Please set down the lines of the listing exactly, from its first line to the line with "Image 3: 3-D, field", leaving the pictures out.

GIVEN ENTRIES:
════════

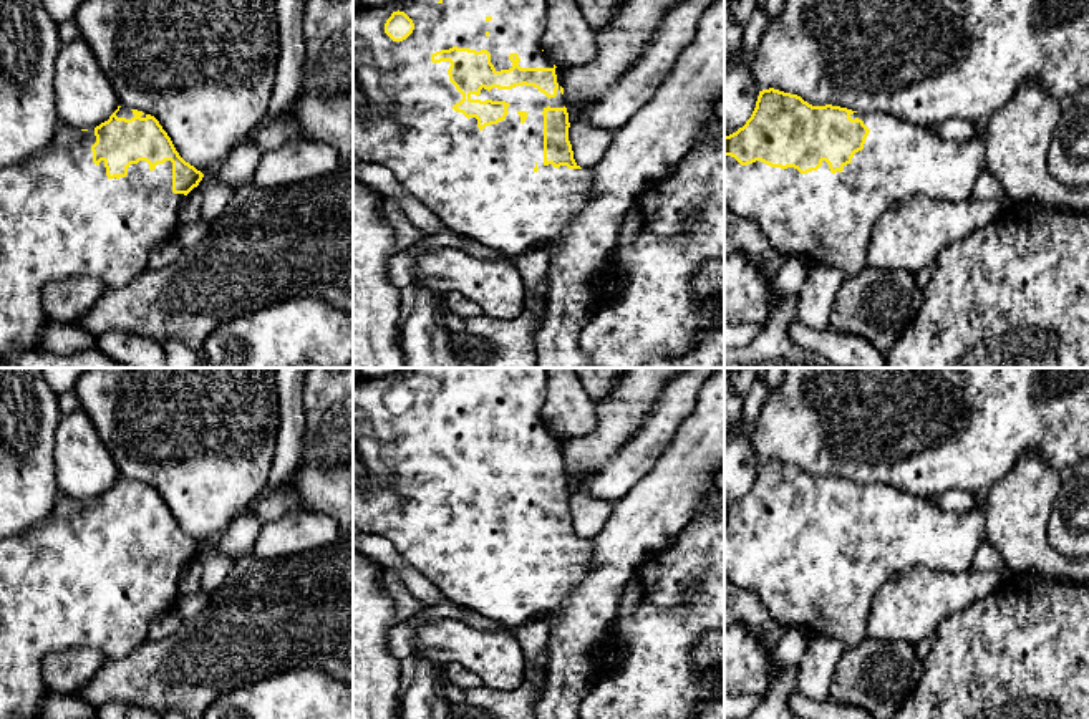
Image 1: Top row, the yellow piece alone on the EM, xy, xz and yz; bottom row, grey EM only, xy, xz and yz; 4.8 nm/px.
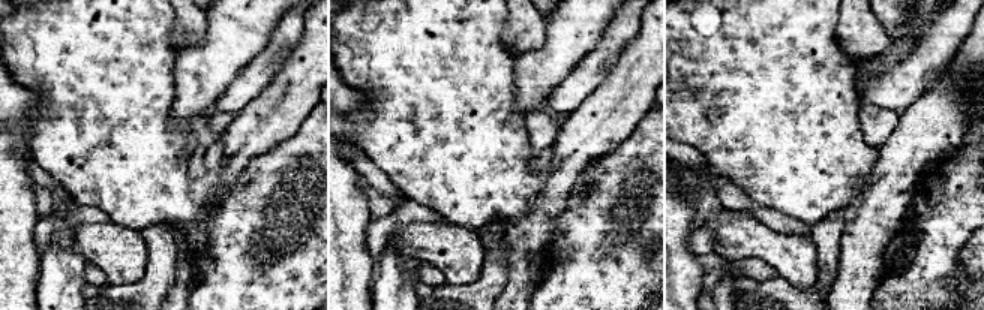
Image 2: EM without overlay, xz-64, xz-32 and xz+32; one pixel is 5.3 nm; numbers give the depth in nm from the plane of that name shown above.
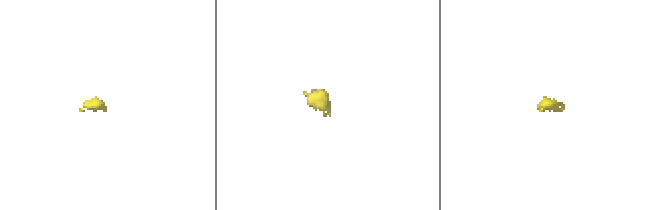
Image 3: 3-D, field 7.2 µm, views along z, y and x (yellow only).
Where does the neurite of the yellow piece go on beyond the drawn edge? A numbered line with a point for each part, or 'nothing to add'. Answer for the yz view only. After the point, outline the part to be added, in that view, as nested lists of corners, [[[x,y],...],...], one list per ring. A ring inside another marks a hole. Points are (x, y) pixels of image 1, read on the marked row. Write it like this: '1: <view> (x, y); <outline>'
1: yz (827, 219); [[[854,113],[850,118],[862,119],[870,133],[864,149],[854,154],[842,172],[832,174],[825,161],[817,171],[801,174],[794,167],[771,167],[761,161],[741,166],[724,156],[724,207],[756,222],[786,255],[834,267],[845,277],[855,277],[869,267],[872,230],[890,207],[920,194],[938,200],[968,200],[978,176],[986,169],[981,139],[946,141],[937,129],[880,113]]]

════════

ANSWER TO THE PROBLEM:
Image 1: Top row, the yellow piece alone on the EM, xy, xz and yz; bottom row, grey EM only, xy, xz and yz; 4.8 nm/px.
Image 2: EM without overlay, xz-64, xz-32 and xz+32; one pixel is 5.3 nm; numbers give the depth in nm from the plane of that name shown above.
Image 3: 3-D, field 7.2 µm, views along z, y and x (yellow only).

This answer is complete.